In the evening of the day on which the Doctor improved
the drowning, and exhorted his hearers to be brave, Mr. Gray
asked Gabriel Bennet, “Where was the text?”

“I don't know, Sir,” replied Gabriel. As he spoke there
was the sound of warm discussion on the other side of the
dining-room, in which the boys sat during the evening.

“What is it, Gyles?” asked Mr. Gray.

“Why, Sir,” replied he, “it's nothing. We were talking
about a ribbon, Sir.”

“What ribbon?”

“A ribbon we saw at church, Sir.”

“Well, whose was it?” asked Mr. Gray.

“I believe it was Miss Hope Wayne's.”

“You believe, Gyles? Why don't you speak out?”
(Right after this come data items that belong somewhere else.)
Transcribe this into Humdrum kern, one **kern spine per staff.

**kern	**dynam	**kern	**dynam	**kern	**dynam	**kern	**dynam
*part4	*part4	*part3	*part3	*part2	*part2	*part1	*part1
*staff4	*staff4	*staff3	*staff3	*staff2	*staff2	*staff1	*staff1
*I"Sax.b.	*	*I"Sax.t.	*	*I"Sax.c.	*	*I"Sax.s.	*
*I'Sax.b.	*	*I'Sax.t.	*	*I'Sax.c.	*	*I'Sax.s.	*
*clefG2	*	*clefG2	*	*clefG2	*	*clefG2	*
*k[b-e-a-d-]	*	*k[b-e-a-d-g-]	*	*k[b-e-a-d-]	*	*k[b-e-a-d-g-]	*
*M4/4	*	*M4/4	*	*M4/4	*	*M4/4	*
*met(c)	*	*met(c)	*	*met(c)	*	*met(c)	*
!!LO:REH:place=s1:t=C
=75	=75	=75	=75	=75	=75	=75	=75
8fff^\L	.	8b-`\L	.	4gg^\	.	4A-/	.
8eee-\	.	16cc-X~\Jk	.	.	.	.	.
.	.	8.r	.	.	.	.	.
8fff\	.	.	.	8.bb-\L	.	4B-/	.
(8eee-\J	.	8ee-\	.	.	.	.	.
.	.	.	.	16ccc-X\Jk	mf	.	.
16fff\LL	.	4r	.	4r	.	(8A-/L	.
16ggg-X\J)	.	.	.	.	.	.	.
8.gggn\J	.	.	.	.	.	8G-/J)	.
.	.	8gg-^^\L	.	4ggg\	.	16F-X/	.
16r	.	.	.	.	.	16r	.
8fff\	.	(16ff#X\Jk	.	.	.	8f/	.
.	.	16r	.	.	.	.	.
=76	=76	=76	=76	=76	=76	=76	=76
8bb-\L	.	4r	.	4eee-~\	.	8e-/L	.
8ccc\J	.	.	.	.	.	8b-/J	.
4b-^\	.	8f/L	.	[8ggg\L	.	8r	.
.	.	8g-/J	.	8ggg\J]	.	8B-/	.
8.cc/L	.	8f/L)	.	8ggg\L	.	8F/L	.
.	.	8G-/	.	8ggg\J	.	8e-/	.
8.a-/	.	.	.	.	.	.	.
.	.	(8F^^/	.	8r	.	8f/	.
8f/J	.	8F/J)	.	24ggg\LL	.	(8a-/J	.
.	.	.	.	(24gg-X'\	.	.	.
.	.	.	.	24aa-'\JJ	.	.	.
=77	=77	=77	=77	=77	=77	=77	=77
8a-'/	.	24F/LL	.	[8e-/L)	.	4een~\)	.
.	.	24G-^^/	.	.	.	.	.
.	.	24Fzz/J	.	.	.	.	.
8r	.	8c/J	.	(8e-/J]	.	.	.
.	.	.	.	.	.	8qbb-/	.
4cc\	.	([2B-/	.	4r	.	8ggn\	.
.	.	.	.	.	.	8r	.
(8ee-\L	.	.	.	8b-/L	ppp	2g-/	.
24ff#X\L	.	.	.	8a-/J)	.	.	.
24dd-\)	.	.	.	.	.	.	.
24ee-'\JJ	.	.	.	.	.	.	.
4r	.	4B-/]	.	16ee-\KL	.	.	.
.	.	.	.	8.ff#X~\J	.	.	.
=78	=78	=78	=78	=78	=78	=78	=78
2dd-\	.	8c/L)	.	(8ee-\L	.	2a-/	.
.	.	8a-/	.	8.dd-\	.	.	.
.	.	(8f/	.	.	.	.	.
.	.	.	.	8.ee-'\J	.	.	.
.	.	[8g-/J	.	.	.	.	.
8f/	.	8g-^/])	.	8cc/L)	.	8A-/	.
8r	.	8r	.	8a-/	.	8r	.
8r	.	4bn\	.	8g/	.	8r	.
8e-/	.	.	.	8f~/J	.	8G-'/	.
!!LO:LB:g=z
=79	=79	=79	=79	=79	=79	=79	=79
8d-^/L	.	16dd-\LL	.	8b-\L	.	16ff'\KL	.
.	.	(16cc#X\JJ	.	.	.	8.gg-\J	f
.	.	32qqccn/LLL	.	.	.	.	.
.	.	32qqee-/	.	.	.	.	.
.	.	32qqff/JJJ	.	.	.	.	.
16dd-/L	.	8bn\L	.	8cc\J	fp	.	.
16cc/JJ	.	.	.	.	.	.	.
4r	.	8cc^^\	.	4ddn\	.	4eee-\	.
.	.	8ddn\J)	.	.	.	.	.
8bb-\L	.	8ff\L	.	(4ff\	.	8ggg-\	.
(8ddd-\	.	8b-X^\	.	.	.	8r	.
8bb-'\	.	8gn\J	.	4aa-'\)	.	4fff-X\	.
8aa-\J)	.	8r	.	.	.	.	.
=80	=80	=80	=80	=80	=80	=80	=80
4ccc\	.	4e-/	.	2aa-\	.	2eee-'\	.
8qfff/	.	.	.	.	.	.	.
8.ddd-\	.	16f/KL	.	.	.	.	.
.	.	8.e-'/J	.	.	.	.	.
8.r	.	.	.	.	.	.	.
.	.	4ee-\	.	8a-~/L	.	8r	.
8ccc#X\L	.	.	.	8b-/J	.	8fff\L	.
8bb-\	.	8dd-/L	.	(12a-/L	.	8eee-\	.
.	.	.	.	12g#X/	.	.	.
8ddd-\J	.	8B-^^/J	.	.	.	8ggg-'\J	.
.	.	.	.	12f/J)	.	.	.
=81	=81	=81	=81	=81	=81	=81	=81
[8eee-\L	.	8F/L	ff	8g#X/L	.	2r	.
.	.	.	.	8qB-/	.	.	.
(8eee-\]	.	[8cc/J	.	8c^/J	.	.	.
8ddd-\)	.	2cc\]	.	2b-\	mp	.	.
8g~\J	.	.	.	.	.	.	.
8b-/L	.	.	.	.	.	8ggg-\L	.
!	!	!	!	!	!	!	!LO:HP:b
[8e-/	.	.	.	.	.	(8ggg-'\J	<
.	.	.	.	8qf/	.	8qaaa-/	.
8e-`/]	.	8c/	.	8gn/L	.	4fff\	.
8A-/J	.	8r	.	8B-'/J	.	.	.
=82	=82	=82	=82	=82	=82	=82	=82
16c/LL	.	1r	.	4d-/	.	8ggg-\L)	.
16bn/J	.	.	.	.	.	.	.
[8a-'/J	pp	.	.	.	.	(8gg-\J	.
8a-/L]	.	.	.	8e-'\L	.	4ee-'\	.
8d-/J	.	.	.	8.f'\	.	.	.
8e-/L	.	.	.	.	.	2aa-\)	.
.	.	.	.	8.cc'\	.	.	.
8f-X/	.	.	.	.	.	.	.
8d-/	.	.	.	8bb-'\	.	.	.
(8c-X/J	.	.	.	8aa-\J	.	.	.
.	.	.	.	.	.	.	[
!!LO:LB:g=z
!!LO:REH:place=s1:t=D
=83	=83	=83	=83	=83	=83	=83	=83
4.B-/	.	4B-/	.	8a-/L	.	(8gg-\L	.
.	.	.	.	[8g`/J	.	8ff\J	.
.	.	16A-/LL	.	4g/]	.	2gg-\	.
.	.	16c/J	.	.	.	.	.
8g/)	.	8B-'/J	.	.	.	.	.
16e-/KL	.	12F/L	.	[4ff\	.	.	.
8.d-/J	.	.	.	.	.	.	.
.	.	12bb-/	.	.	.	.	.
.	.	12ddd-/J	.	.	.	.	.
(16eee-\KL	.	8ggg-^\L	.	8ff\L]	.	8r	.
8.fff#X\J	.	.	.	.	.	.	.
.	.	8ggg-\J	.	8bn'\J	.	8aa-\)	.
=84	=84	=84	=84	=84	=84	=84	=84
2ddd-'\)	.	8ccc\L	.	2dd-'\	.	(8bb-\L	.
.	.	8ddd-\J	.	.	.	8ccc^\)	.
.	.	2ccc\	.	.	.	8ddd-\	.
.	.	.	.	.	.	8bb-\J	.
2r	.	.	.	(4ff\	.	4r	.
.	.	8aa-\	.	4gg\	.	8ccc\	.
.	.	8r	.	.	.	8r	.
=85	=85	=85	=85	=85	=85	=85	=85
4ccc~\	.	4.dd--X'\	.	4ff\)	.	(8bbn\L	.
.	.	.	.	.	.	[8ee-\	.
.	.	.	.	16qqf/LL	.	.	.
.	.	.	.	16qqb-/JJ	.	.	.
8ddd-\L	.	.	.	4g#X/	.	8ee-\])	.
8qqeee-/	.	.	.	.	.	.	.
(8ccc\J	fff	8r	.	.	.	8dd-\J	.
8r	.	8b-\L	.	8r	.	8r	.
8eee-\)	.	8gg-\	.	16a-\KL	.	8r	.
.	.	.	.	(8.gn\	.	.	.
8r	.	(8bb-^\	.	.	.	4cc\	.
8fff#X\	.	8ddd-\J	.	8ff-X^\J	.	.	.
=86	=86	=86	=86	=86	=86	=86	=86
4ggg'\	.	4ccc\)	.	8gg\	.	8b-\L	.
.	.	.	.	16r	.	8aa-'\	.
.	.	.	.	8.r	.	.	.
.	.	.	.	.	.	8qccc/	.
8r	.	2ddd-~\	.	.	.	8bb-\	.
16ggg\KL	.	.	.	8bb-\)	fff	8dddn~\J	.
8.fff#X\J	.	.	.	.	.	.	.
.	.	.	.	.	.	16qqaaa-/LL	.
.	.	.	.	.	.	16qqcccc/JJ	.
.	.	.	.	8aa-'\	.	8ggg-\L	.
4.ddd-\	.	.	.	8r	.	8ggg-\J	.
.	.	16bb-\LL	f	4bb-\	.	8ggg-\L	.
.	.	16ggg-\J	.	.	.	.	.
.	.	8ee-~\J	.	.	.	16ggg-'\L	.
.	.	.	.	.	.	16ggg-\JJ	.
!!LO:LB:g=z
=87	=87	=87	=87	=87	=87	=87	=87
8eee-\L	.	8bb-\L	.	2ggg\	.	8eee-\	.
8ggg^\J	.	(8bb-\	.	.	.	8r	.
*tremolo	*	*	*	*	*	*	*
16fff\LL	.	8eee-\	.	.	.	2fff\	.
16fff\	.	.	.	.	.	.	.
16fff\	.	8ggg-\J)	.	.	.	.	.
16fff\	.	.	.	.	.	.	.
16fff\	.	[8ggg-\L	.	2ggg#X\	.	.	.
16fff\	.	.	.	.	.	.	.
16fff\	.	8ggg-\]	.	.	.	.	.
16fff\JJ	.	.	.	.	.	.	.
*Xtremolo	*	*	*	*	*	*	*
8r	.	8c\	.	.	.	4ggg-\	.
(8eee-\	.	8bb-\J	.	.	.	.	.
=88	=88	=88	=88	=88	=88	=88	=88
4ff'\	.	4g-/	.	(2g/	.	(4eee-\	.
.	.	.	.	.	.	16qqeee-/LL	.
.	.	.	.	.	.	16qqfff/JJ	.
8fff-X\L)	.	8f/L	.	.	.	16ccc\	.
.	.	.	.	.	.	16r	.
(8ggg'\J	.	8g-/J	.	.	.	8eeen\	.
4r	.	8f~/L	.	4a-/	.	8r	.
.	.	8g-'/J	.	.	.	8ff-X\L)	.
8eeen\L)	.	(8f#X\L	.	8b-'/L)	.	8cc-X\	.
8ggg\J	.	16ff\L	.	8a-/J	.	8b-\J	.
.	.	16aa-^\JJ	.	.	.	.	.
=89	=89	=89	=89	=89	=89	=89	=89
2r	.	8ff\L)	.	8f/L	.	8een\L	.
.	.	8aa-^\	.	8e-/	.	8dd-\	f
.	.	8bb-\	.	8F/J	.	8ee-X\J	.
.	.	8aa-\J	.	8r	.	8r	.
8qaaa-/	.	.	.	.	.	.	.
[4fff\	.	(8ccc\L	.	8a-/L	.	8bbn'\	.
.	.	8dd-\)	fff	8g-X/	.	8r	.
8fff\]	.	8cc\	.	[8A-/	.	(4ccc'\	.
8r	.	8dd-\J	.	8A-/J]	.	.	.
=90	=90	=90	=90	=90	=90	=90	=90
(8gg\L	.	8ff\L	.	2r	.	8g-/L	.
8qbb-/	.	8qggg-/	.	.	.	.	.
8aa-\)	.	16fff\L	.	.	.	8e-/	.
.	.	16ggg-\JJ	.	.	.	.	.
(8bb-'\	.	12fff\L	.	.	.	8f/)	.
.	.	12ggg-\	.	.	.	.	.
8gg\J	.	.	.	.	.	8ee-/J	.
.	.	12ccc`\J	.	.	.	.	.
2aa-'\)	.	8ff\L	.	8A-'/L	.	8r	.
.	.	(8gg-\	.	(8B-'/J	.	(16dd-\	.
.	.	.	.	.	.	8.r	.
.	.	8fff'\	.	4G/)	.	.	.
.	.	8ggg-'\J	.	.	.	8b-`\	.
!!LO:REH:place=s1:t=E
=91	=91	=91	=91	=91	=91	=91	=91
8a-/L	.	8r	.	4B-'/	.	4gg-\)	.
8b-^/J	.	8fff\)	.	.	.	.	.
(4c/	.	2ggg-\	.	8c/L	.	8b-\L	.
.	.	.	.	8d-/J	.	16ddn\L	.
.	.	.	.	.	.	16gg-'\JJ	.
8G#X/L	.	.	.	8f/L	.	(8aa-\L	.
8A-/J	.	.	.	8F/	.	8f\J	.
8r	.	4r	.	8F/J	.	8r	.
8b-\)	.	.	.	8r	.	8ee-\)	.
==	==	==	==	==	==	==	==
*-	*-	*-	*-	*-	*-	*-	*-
“Well, Sir, the fact is that Abel Newt says she had a purple
ribbon on her bonnet—”

“She hadn't,” said Gabriel, breaking in, impetuously.
“She had a beautiful blue ribbon, and lilies of the valley inside,
and a white lace vail, and—”

Gabriel stopped and turned very red, for he caught Abel
Newt's eyes fixed sharply upon him.

“Oh ho! the text was there, was it?” asked Mr. Gray,
smiling.

But Abel Newt only said, quietly:

“Oh well! I guess it was a blue ribbon after all.”